A monopoly is a situation that occurs when there is only one supplier selling products that are difficult to replace in the market.
A natural monopoly is formed when a single company can produce a product at a lower cost than if two or more companies were involved in making the same product or services.
What is a natural monopoly example?
Let's say Joe is a software entrepreneur who has developed cutting-edge software solutions for businesses. He was the first to develop the product, hence the first mover advantage aided in his quick customer acquisition. In the long run, he was able to obtain economies of scale, which allowed him to manufacture the product at a low cost. As there is already one entrepreneur developing software solutions at a very minimum cost, having two or more firms develop the same product would only lead to increased total fixed costs. As a result, Joe eventually emerges as the natural monopolist.
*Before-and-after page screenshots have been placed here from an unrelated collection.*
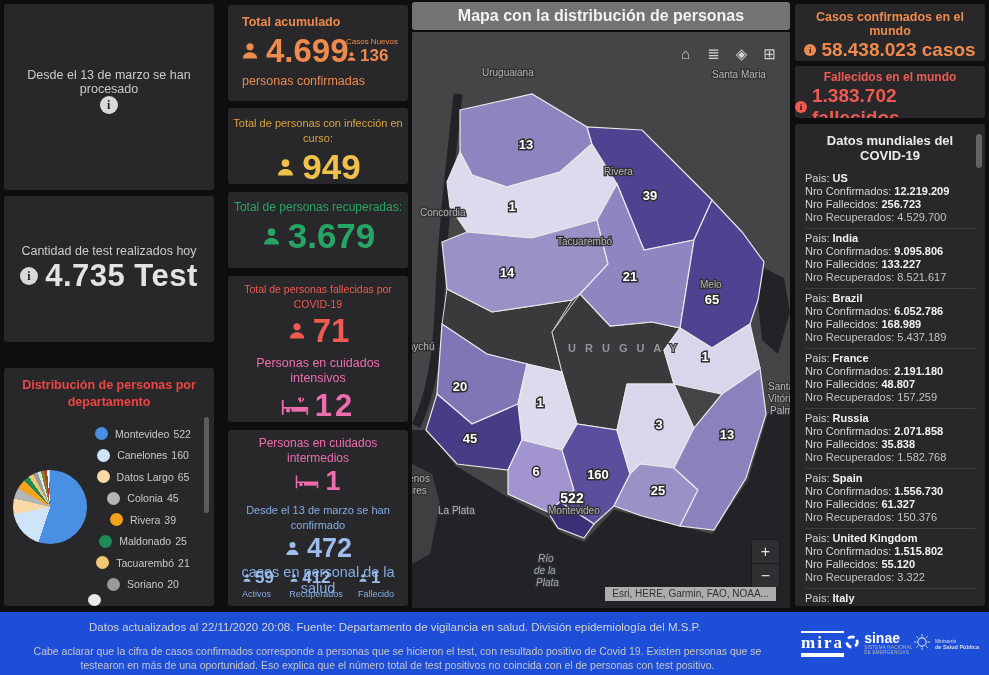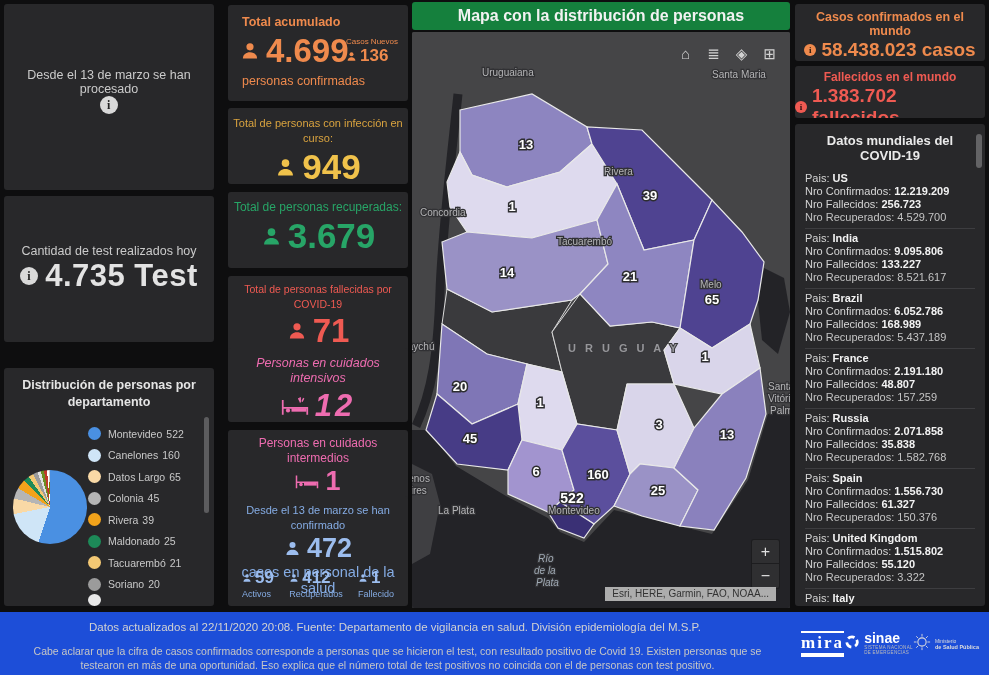--- a/index.html
+++ b/index.html
@@ -14,24 +14,24 @@
   .big-stat { position:absolute; left:0; right:0; text-align:center; }
   .big-label { font-size:12.5px; color:#cbcbcb; }
   .big-value { font-size:31px; font-weight:bold; color:#e3e3e3; letter-spacing:0.5px;
                display:flex; align-items:center; justify-content:center; gap:7px; }
   .info-icon { display:inline-flex; align-items:center; justify-content:center;
                width:18px; height:18px; border-radius:50%; background:#d9d9d9; color:#222;
                font-size:12px; font-weight:bold; font-family:"Liberation Serif", serif; flex:0 0 auto; }
   .info-icon.sm { width:12px; height:12px; font-size:9px; }
 
   .dist-title { position:absolute; top:9px; left:0; right:0; text-align:center;
-                font-size:12.5px; font-weight:bold; color:#e5e5e5; line-height:17px; }
+                font-size:12.5px; font-weight:bold; color:#ef4444; line-height:17px; }
   #pie { position:absolute; left:9px; top:102px; width:74px; height:74px; border-radius:50%; }
   .legend { position:absolute; left:84px; top:55px; width:110px; }
-  .legend-row { display:flex; align-items:center; gap:7px; height:21.5px; }
+  .legend-row { display:flex; align-items:center; gap:7px; height:21.5px;justify-content:center; }
   .swatch { width:13px; height:13px; border-radius:50%; flex:0 0 auto; }
   .legend-text { font-size:10.5px; color:#c9c9c9; white-space:nowrap; }
   .legend-text b { font-weight:normal; margin-left:4px; }
   .vscroll { position:absolute; width:5px; border-radius:3px; background:#5c5c5e; }
   .legend-clip { position:absolute; left:84px; top:226px; width:13px; height:12px;
                  border-radius:50%; background:#e8e8e8; }
 
   
   .stat-title { font-size:12.5px; line-height:15px; text-align:center; padding-top:8px; }
   .stat-value { display:flex; align-items:center; justify-content:center; gap:6px;
@@ -55,21 +55,21 @@
   #acum-new .mini-label { font-size:8px; }
   #acum-new .mini-value { display:flex; align-items:center; gap:3px; font-size:17px; font-weight:bold; }
 
   #salud-stats { position:absolute; left:0; right:0; bottom:7px; display:flex;
                  justify-content:space-between; padding:0 14px; }
   .salud-item .sv { display:flex; align-items:center; gap:3px; font-size:17px; font-weight:bold; }
   .salud-item .sl { font-size:9px; margin-top:1px; }
 
   
   #map-title-bar { position:absolute; left:412px; top:2px; width:378px; height:28px;
-    background:#15803d; border-radius:3px; display:flex; align-items:center; justify-content:center;
+    background:#737373; border-radius:3px; display:flex; align-items:center; justify-content:center;
     font-size:16px; font-weight:bold; color:#f2f2f2; }
   #map-area { position:absolute; left:412px; top:32px; width:378px; height:576px;
     background:#454547; overflow:hidden; border-radius:2px; }
   #map-svg { position:absolute; left:0; top:0; }
   .dept-num { font:bold 13px "Liberation Sans", sans-serif; fill:#fff;
               paint-order:stroke; stroke:#2d2d30; stroke-width:3px; text-anchor:middle; }
   .place { font:10px "Liberation Sans", sans-serif; fill:#b4b4b6;
            paint-order:stroke; stroke:#313134; stroke-width:2.5px; }
   .place-it { font-style:italic; fill:#9fa9b4; }
   .country-name { font:bold 11px "Liberation Sans", sans-serif; fill:#96969a;
@@ -244,21 +244,21 @@
       <span class="picon">
           <svg width="20" height="20" viewBox="0 0 24 24" fill="currentColor">
             <circle cx="12" cy="7" r="4.3"></circle>
             <path d="M3.5 21c0-4.6 3.8-7.4 8.5-7.4s8.5 2.8 8.5 7.4z"></path>
           </svg>
         </span>
       <span>71</span>
     </div>
   </div>
 
-  <div class="card" style="left:228px; top:348px; width:180px; height:74px;font-style:italic;">
+  <div class="card" style="left:228px; top:348px; width:180px; height:74px;">
     <div class="stat-title c-pink">Personas en cuidados intensivos</div>
     <div class="stat-value c-pink" style="font-size:31px; margin-top:2px; letter-spacing:3px;">
       <span class="picon">
           <svg width="28" height="20" viewBox="0 0 32 22" fill="none" stroke="currentColor" stroke-width="2">
             <path d="M2 4v17"></path>
             <path d="M2 13h28v8"></path>
             <circle cx="8" cy="16" r="2.4" fill="currentColor" stroke="none"></circle>
             <rect x="12" y="13.5" width="17" height="4" fill="currentColor" stroke="none"></rect>
             <path d="M20 2l2 4M24 6l2-4M22 7V1" stroke-width="1.6"></path>
           </svg>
What are the characteristics of natural monopoly?
The average total cost of producing a product or service is lowest when one company serves the entire market. However, sometimes size of the market determines if the company will remain a natural monopoly or not.
What causes a natural monopoly?
A natural monopoly is formed when a single company can produce a product or service at a lower cost than if two or more companies were involved in creating it.
What are the benefits of a natural monopoly?
The benefit of being a natural monopoly is that the firm is capable of producing at a very low cost and it should not be concerned about its competitors entering the market and hindering its position as a monopolist.